Without that hole you'd get C++ like shared_ptr with private destructor errors.

>>
>> So, I definitely think that an alias should not allow a symbol to become _more_
>> accessible.
>>
>
> It has some sane applications and does not compromise information hiding features in any way. There is no reason to ban such aliases.
>
>>> http://d.puremagic.com/issues/show_bug.cgi?id=6013
>>
>> Private aliase make a lot of sense to me as long as they actually hide the
>> symbol. That would allow you to rename a symbol internally (e.g. using it to
>> indicate that whenever you use indexOf without fully qualifiying it, you mean
>> the one from std.algorithm, not the one from std.string) without affecting any
>> modules that import that module. However, if it works how private normally
>> works and just affects access level, not visibility, then it's utterly
>> pointless. And unfortunately, at present, that appears to be how it works. So,
>> creating any aliases that aren't public seems like a _bad_ idea to me, since
>> it will needlessly affect other modules.

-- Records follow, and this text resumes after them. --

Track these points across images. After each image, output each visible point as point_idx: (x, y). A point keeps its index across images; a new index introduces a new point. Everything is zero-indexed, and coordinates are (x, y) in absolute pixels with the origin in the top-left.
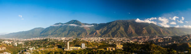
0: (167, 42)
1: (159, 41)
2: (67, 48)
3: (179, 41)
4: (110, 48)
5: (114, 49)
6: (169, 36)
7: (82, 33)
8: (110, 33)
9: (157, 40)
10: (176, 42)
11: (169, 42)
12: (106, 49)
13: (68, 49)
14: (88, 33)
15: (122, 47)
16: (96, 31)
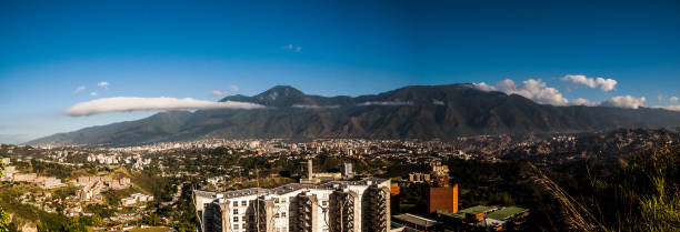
0: (564, 155)
1: (540, 151)
2: (307, 177)
3: (596, 150)
4: (418, 175)
5: (427, 177)
6: (568, 136)
7: (306, 127)
8: (393, 126)
9: (534, 148)
10: (587, 155)
11: (569, 154)
12: (408, 177)
13: (310, 178)
14: (326, 125)
15: (447, 170)
16: (350, 120)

If private actually hid symbols
>> instead of just making them inaccessible though, it would be a completely
>> different story.
>>
>
> It would be great if all private members were invisible to the outside world. I don't think the inaccessible/invisible distinction has any merits. (except maybe that it simplifies some DMD implementation details.)

Yeah, especially sine private imports are already a visibility boundary.